Install on OpenCode:
{ "plugin": ["opencode-reflection"] }Install on Claude Code:
/plugin marketplace add dzianisv/opencode-plugins
/plugin install reflection-cc
Real-data antipatterns in the judge prompt
Mined 143 sessions (OpenCode + Claude Code), classified 227 stops. 78% were premature:
- 91 permission-seeking ("Want me to run the tests?")
- 68 stopped-with-todos ("Next steps: create PR" — then stopped)
- 41 legitimate (OAuth, 2FA, genuine completion)

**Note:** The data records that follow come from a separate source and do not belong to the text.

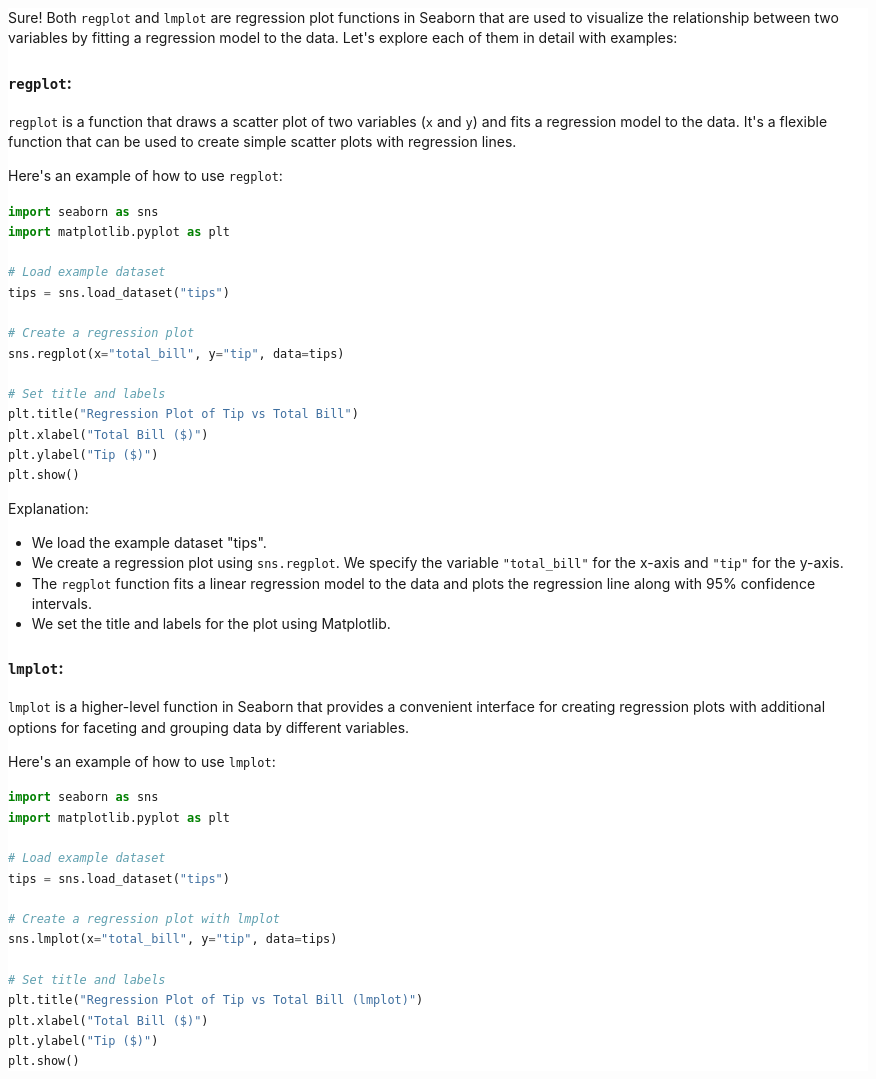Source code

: Sure! Both `regplot` and `lmplot` are regression plot functions in Seaborn that are used to visualize the relationship between two variables by fitting a regression model to the data. Let's explore each of them in detail with examples:

### `regplot`:

`regplot` is a function that draws a scatter plot of two variables (`x` and `y`) and fits a regression model to the data. It's a flexible function that can be used to create simple scatter plots with regression lines.

Here's an example of how to use `regplot`:

```python
import seaborn as sns
import matplotlib.pyplot as plt

# Load example dataset
tips = sns.load_dataset("tips")

# Create a regression plot
sns.regplot(x="total_bill", y="tip", data=tips)

# Set title and labels
plt.title("Regression Plot of Tip vs Total Bill")
plt.xlabel("Total Bill ($)")
plt.ylabel("Tip ($)")
plt.show()
```

Explanation:
- We load the example dataset "tips".
- We create a regression plot using `sns.regplot`. We specify the variable `"total_bill"` for the x-axis and `"tip"` for the y-axis.
- The `regplot` function fits a linear regression model to the data and plots the regression line along with 95% confidence intervals.
- We set the title and labels for the plot using Matplotlib.

### `lmplot`:

`lmplot` is a higher-level function in Seaborn that provides a convenient interface for creating regression plots with additional options for faceting and grouping data by different variables.

Here's an example of how to use `lmplot`:

```python
import seaborn as sns
import matplotlib.pyplot as plt

# Load example dataset
tips = sns.load_dataset("tips")

# Create a regression plot with lmplot
sns.lmplot(x="total_bill", y="tip", data=tips)

# Set title and labels
plt.title("Regression Plot of Tip vs Total Bill (lmplot)")
plt.xlabel("Total Bill ($)")
plt.ylabel("Tip ($)")
plt.show()
```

The judge prompt now encodes these as PERMISSION-SEEKING and STOPPED-WITH-TODOS antipatterns with a decisive test: if the final turn is a yes/no question about something the agent can do itself → premature.
macOS keychain auth fix
Claude Code stores OAuth in the macOS login keychain (Claude Code-credentials), not ~/.claude/.credentials.json. The in-hook judge could never authenticate on macOS before this fix. Verified via a live claude -p session.
25× cheaper CI eval
Switched the judge eval suite from gpt-5.1 to gpt-5.4-nano (~25× cheaper). Benchmarked all deployed models: the entire gpt-5.4 family scores 33/34 (one calibration-variance miss on a borderline case). Added EVAL_PASS_THRESHOLD=0.97 to tolerate the known borderline case while still catching real regressions. Both CI checks green.
Reflexion taxonomy
README and docs now document the mapping to Reflexion (Shinn et al. 2023): actor=agent, evaluator=LLM judge, verbal self-reflection=injected feedback, MAX_ATTEMPTS=3 ≈ bounded reflection memory.
Upgrading
No breaking changes. Update your opencode.json to use opencode-reflection (npm package) or pull the latest reflection-3.ts directly.